この世代のダート界のトップホースではないかと思っているブチコ(吉田竜作)
◆芝路線かダート路線か、アイドルホースの行く末は来週末に決定するはずだ
先週の段階で個人的にランキングをつけるなら、牡馬はGI馬ダノンプラチナ、共同通信杯を勝ったリアルスティールが暫定トップ。牝馬はルージュバックが2歩くらいリードか。そして、ダート路線はというと…ちょっとゴールデンバローズに勝ちっぷりには驚かされた。道中の手ごたえからも怪しく映ったが、直線でギアが上がると走りが一変。これでダートに変わって3連勝となったが、今の状態なら芝に戻っても…という感じさえした。この先どこに向かうかが楽しみだ。
では、ダート路線はこのゴールデンがトップかと言えばそうではない。次走は芝のチューリップ賞を予定しているブチコこそ、この世代のダート界のトップホースではないかと思っている。上がりが速くなる傾向のある京都とはいえ、未勝利を勝った時のラスト2ハロンの11秒7−11秒9というラップは芝並みの数字。この血統と言えば「父クロフネ」のイメージが強い(2番子ホワイトベッセルから6頭連続でクロフネが種付けされている)かもしれないが同馬は父がキングカメハメハ。それを承知であえて言わせてもらえば、この走りこそ、クロフネが初ダートを走った時によく似ている。
ただ、今回のチューリップ賞挑戦も陣営に期待がないわけではない。「デビュー前は攻め駆けもしなかったし、実際に芝の新馬戦で5着には来たし、その後も入着していた。芝の実戦に行っていいタイプなんだと思っていた」と振り返るのは音無調教師。確かに時計を出し始めた時は目立つほどの動きをしていなかったのだ。それが、ここにきて一変。坂路でも52秒台が出るようになり、はっきりと力をつけてきたのがわかる。「芝で使い出した時とは違って攻めも動くようになったし、力もつけた。芝で勝ち切れなかったのが完成度の違いだとすれば、今のデキならという気持ちはある」と同師。桜花賞路線へ進むのか、交流重賞を経由して関東オークスへと駒を進めるのか。アイドルホースの行く末は来週末に決定するはずだ。

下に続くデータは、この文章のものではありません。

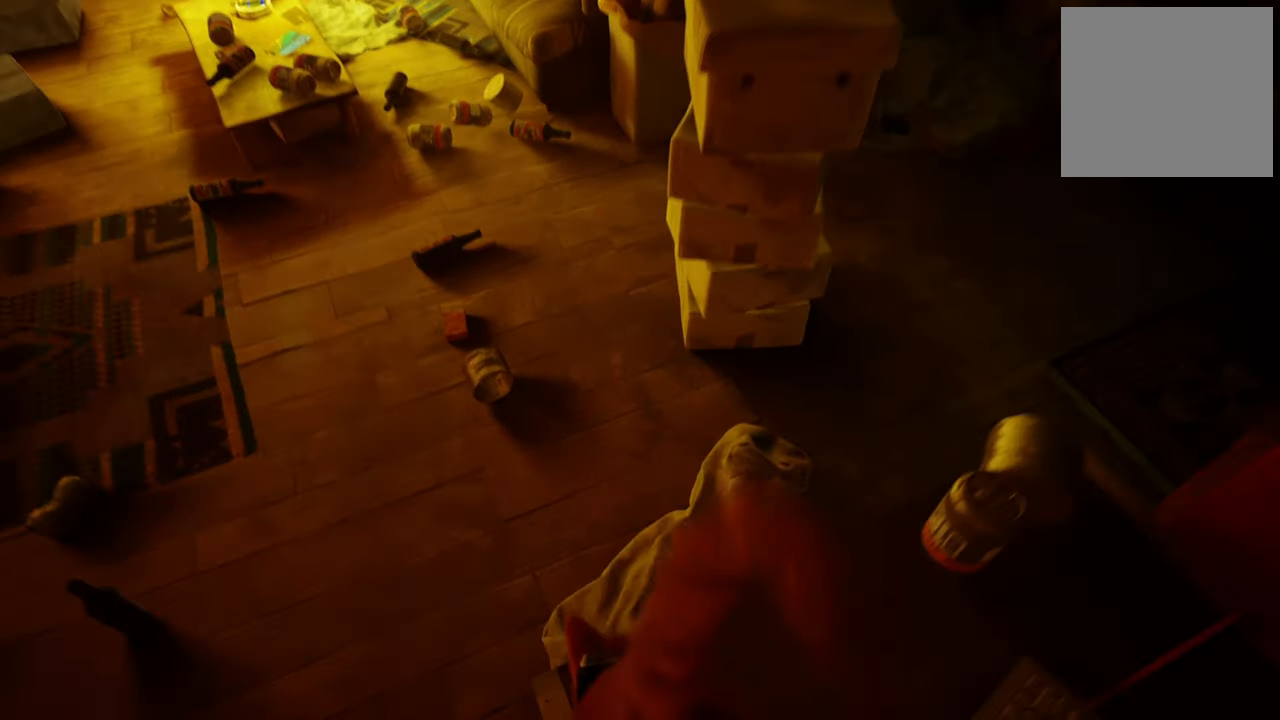
{"buttons": ["A"], "left_stick": "up-right", "right_stick": "center", "events": [[420, "A", "down"], [460, "left_stick", "up-right"]]}
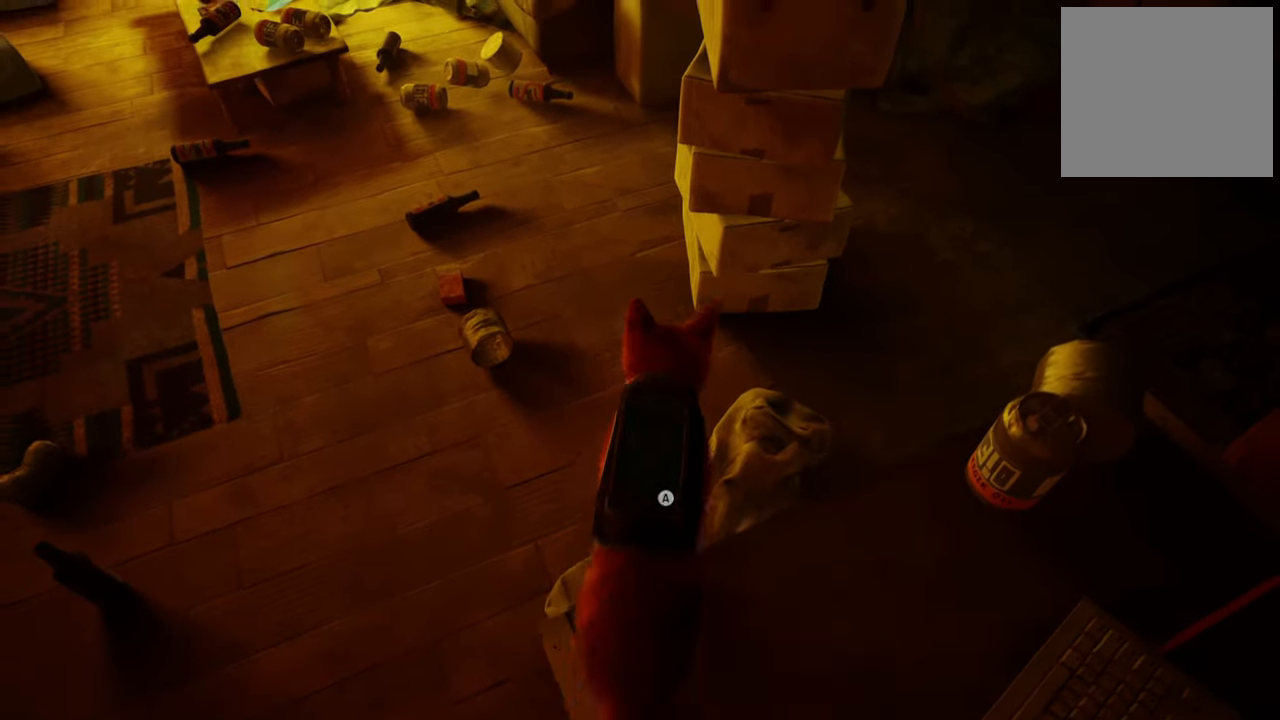
{"buttons": [], "left_stick": "up-right", "right_stick": "right", "events": [[120, "A", "up"], [500, "right_stick", "right"]]}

◆今年がラストクラシックとなる松田博厩舎だがエースと目されるレーヴミストラルが未だ放牧から帰ってくる気配がない…
さて、今年がラストクラシックとなる松田博厩舎だが、ここまで2勝馬がゼロ。何とか格好をつけてほしいのだが、エースと目されるレーヴミストラルが未だ放牧から帰ってくる気配がない。「牧場に出したら向こうに任せるから仕方がないさ。でも、こうなるなら手元に置いて調整してもよかったかなとも思うわな」と寂しげに笑う松田博調教師。「ダービーには出せる馬だと思う。ただ、関西馬のダービーとなると、やはり皐月賞をステップにするローテーションが王道。青葉賞やプリンシパルSを経由していては厳しくなるから」と、あくまで狙うのは“出走”ではなく“勝利”。いい形で本番にエントリーできるといいのだが。そして、レーヴより先に2勝目ゲットのチャンスを迎えるのがライトファンタジア。「本当は前走で決めておきたかったけどな。それでも変わり無く来ているし、この血統としては本当に落ち着いている。長いところが合いそうだし、牡馬相手でもそう引けは取らないと思う」と師。こちらはオークスに向けてもう負けは許されない状況。すっきり決めてほしいのだが。